TASK GOAL ->
All of the data goes into your copy exactly as written. Images do not.

DATASET ->
- - -

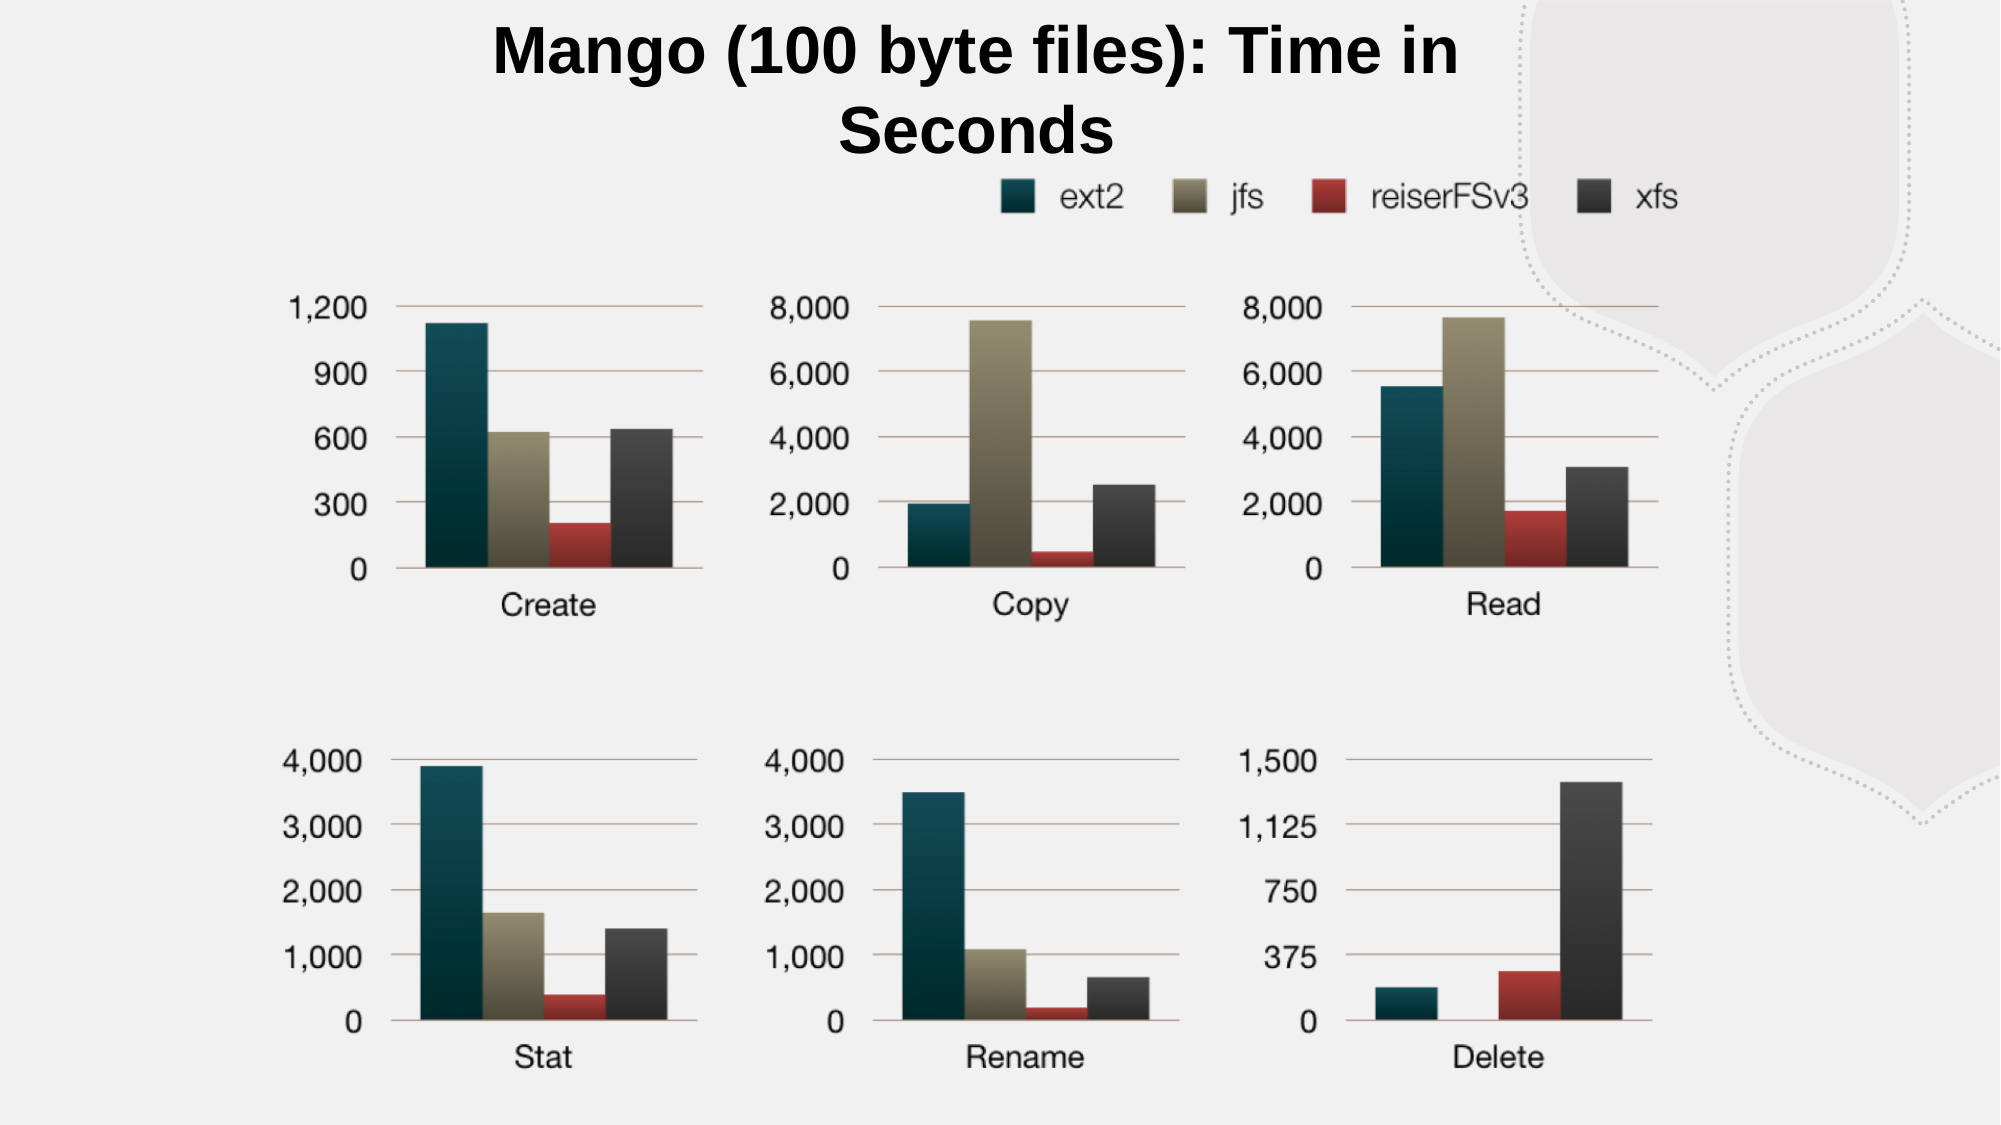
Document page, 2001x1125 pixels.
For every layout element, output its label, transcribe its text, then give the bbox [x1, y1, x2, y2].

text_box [737, 684, 1180, 1094]
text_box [743, 231, 1186, 642]
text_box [1211, 684, 1653, 1094]
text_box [261, 152, 1727, 642]
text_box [255, 684, 698, 1094]
text_box Mango (100 byte files): Time in Seconds [339, 0, 1615, 152]
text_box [1216, 231, 1659, 642]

- - -

SOLUTION TO THIS EXERCISE ->
Document page, 2001x1125 pixels.
For every layout element, output its label, transcribe its text, then give the bbox [x1, y1, x2, y2].

text_box [737, 684, 1180, 1094]
text_box [743, 231, 1186, 642]
text_box [1211, 684, 1653, 1094]
text_box [261, 152, 1727, 642]
text_box [255, 684, 698, 1094]
text_box Mango (100 byte files): Time in Seconds [339, 0, 1615, 152]
text_box [1216, 231, 1659, 642]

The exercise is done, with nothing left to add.